Everything always needs moar fwagglechop!

So about a decade late to the party, I’ve decided to give this Blogger thing a shot.

Why? It’s a pretty long and uninteresting story, full of self-reflection, and I think well suited for a first post. Initially, I loathed Wordpress. Like all “good” PHP kids, I rolled my own CMSes, eventually winding up with some C-powered monstrosity built using qDecoder libraries abstracted by my own filthy API to make things easier on myself. I won’t lie to you, it hauled ass. The XML-based parser I built out allowed me to easily and stylishly render HTML pages, text files (as though someone had hand-formatted everything like a good “zine” editor) and even PDF files.

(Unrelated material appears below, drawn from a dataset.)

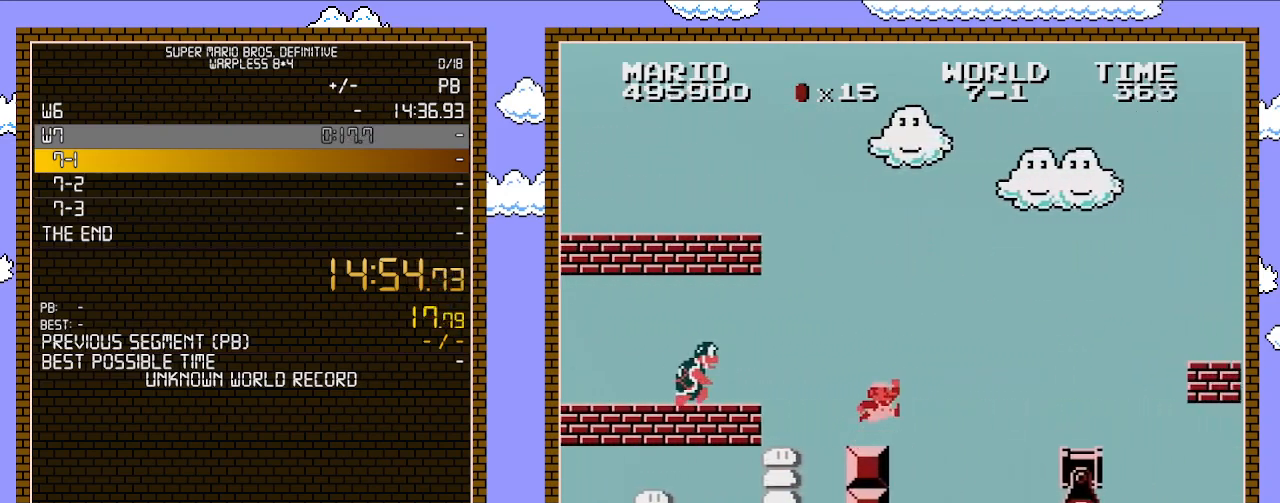
{"buttons": ["B", "DPAD_RIGHT"], "events": [[200, "A", "down"], [350, "A", "up"]]}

The pages came back in fractions of a second and life was grand, particularly because extra care was taken when speaking to PostgreSQL - I simply scoffed at all the people getting owned running Wordpress, MovableType, etc.

Fast forward a few years and well… Wordpress and MT actually started rolling into reasonable products, but I stuck to my guns and kept doing my own thing. Eventually, the upkeep became too much and my sites floundered.  I started playing with Wordpress, and I actually liked where the project was heading. It hadn’t had too many security issues as of late either (a few small ones, nothing major). I switched Hungry Hacker over to WP, and slowly began putting back articles (an arduous process I am still nowhere near finished with).

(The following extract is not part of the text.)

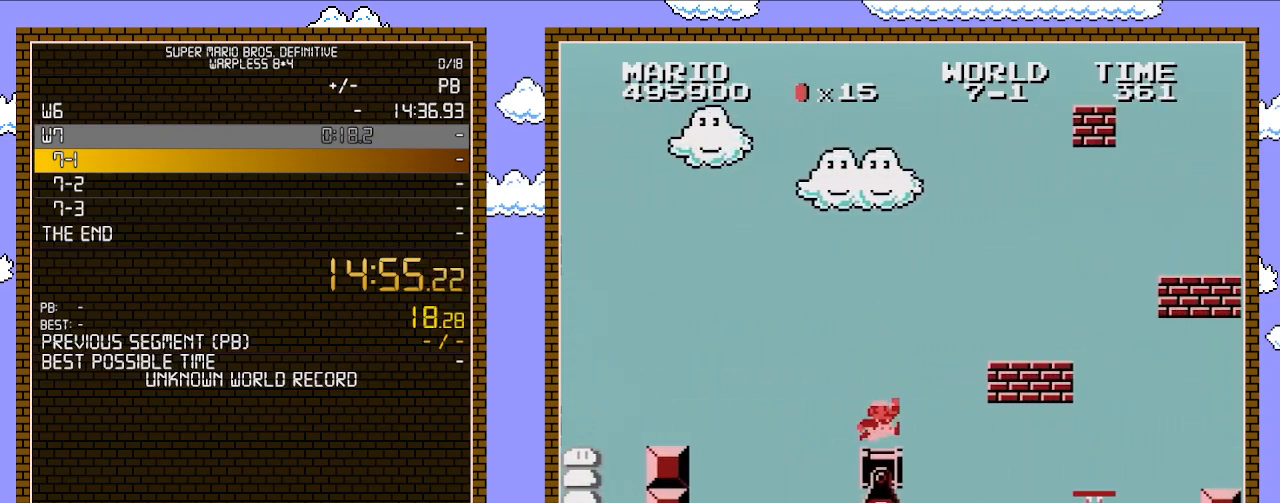
{"buttons": ["B", "DPAD_RIGHT"], "events": [[267, "A", "down"], [383, "A", "up"]]}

Sometime around this period, we started picking up the odd web hosting client purely by word of mouth, and a little while later Sabrienix was born. We picked up a good few web hosting clients - we weren’t getting rich, but the company was ramen profitable and we spent some money building out more powerful machines. We went from a humble Pentium4 powered machine at Burstnet to a couple of nice Core2Quad based machines at a couple different DCs.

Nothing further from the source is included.